Levers: - Batch size: bigger batch → lower $/token, higher latency. Workload-dependent sweet spot. - Model size: 7B → 13B → 70B is roughly 5× compute per inference. Quality may not justify; eval rigorously. - Quantization: INT4 W4A16 cuts decode HBM traffic ~4×. Roughly proportional throughput gain. - GPU class: H100 vs A100-H100 is ~2× faster for ~1.5× cost. Often cheaper per token. - Region/spot: spot inference is risky; spot training is normal. Spot decisions are cluster-wide. - Caching: prefix caching (system prompts) and full-response caching (FAQ-style) save dramatically. Build hit-rate dashboards.

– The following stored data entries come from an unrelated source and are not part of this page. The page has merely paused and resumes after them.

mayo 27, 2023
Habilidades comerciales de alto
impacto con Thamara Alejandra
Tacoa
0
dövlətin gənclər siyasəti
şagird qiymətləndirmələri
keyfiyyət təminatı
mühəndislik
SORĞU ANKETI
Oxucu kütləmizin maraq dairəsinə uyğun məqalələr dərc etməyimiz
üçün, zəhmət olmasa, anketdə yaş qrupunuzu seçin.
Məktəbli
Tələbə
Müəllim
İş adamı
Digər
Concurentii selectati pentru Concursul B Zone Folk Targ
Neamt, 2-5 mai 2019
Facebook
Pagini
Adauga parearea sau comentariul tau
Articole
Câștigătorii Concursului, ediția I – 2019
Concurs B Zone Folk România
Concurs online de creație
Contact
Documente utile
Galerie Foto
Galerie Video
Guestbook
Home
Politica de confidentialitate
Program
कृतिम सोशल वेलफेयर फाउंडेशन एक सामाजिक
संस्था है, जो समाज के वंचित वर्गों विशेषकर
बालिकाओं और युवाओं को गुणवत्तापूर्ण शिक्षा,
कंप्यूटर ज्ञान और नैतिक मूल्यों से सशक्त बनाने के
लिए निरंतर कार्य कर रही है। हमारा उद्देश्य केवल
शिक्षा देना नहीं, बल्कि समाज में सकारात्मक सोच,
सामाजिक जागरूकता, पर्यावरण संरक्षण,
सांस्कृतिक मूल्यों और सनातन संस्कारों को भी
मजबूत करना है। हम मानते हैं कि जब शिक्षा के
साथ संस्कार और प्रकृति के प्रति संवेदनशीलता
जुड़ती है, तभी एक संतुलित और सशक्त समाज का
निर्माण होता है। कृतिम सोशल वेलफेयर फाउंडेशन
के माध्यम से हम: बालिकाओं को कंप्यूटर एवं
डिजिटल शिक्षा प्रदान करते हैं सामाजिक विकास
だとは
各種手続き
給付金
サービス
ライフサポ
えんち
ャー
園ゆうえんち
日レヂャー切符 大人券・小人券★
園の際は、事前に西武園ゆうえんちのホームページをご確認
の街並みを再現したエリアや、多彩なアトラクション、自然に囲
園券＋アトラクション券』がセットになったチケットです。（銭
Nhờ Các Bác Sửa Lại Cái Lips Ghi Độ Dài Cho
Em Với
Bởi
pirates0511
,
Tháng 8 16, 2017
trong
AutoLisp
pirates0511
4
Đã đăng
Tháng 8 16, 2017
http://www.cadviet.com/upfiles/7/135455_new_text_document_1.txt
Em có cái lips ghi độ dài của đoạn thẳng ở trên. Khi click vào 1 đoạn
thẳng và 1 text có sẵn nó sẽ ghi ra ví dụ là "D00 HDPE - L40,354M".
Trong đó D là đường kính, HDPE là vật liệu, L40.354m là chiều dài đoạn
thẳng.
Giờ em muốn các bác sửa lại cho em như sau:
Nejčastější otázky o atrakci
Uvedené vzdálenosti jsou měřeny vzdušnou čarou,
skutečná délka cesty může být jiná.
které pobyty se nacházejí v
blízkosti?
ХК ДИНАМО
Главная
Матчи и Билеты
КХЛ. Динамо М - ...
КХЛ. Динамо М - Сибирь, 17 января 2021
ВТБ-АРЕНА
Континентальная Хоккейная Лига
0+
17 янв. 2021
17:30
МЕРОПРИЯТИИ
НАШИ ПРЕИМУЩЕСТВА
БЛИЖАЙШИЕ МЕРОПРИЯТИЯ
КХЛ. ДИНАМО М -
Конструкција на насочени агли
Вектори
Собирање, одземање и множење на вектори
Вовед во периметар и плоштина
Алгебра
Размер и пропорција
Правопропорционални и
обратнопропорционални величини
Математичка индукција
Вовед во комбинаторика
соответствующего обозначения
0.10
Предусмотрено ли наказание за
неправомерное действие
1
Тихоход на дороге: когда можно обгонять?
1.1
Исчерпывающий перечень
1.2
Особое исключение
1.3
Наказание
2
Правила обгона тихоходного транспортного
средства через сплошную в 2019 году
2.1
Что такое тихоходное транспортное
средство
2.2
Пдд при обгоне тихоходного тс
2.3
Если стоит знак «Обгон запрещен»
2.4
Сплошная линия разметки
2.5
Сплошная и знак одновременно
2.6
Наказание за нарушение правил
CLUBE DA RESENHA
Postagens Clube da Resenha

Budget: $100/month per developer for hands-on learning; $1000-5000 for the capstone month, depending on track.
A.6 Model Observability (Beyond System Metrics)¶
- Output distribution drift: monitor response length, refusal rate, fraction of failed JSON-mode outputs, sentiment, toxicity scores.
- Input distribution drift: prompt length, language detection, topic distribution.
- Eval-from-production: weekly resample N production requests, send to an eval harness (LLM-as-judge or human eval), surface quality trends.
- Per-feature observability: tag every request with the calling product/feature; surface metrics per-feature so a single product's regression is detectable.
- A/B telemetry: when running a canary (5% traffic to model B, 95% to model A), every metric needs to support per-variant breakdowns.
A.7 The ai-systems-baseline/ Template¶
ai-systems-baseline/
Dockerfile.cuda # pinned CUDA + cuDNN + Python + PyTorch
pyproject.toml / requirements.txt # pinned deps, including torch
scripts/
bench-throughput.sh
bench-latency.sh
profile-nsys.sh
profile-ncu.sh
eval-regression.py
configs/
nccl.env # NCCL_* tuning
pytorch.env # TORCH_* tuning
vllm.yaml # for serving track
observability/
dcgm-exporter-config.yaml
grafana/
gpu-fleet.json
training-health.json
inference-fleet.json
ci/
test.yml
bench.yml # regression-tracked perf
eval.yml # quality regression
profile-on-pr.yml # generate ncu reports on PR
runbooks/
nan-during-training.md
ecc-error.md
nccl-timeout.md
inference-latency-spike.md
oom-on-load.md
RELEASE_CHECKLIST.md
THREAT_MODEL.md
COST_MODEL.md
Every AI workload you ship after week 24 should be built from this template.